I used to think: More assertions per test means better coverage.
Actually: If assertion #1 fails, you never learn whether assertions #2-5 would have caught additional issues. Use soft assertions for independent checks, or split into separate tests.

🚫 Vague assertion messages

I used to think: assert False is enough because the stack trace shows the line.
Actually: When a test fails in CI at 2am, "AssertionError" with no context means someone has to open the code and guess. Always include expected vs. actual values in the message.

When this technique fails

Hard assertions stop your test immediately—if your check is wrong, you'll miss later bugs. Soft assertions let tests continue, but if you have too many soft assertions, a test that passes is actually masking failures. Choose hard assertions for must-haves (auth, payments, critical UI), soft assertions for nice-to-haves (formatting, optional fields).

7 Now You Try — Interview Warm-Up

🎯 Interactive Exercise

Scenario: You are reviewing a teammate's test. It has one assertion: assert login_page.is_logged_in(). The test has been passing for weeks. Yesterday, a production bug allowed users to access the dashboard without authentication. The test still passed.

What is wrong with this assertion, and how would you fix it?

--------------------------------------------------

[AIM OF THE TASK]
Please answer from the supplied text: what kinds of checks does it say should use hard assertions?

--------------------------------------------------

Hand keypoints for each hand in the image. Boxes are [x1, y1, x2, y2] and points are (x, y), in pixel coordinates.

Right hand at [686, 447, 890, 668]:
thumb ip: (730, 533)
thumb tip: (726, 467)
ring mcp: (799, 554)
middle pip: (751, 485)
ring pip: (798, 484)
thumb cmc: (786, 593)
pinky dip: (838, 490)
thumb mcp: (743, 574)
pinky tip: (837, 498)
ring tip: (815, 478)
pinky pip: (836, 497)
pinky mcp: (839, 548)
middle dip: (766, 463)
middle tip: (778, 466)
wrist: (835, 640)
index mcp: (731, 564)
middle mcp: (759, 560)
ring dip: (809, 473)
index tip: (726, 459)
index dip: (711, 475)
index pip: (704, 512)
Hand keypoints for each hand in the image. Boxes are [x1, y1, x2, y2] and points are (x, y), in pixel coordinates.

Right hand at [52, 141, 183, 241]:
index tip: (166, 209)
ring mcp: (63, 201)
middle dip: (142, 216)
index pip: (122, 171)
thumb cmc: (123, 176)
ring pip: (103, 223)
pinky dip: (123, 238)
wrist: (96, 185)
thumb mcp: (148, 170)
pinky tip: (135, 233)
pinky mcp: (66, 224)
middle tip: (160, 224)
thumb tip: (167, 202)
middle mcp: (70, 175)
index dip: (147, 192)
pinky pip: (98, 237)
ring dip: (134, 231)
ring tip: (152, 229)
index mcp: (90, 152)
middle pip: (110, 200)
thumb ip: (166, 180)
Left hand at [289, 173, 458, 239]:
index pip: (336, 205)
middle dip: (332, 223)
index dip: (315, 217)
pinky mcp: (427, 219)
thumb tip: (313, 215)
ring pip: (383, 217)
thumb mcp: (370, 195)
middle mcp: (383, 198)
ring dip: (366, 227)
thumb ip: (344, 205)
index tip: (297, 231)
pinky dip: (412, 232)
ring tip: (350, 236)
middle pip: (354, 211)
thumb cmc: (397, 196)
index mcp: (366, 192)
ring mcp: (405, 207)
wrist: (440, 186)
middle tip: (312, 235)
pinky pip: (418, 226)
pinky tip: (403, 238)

--------------------------------------------------

[ANSWER FOR THIS EXERCISE]
Must-haves, such as auth, payments, and critical UI.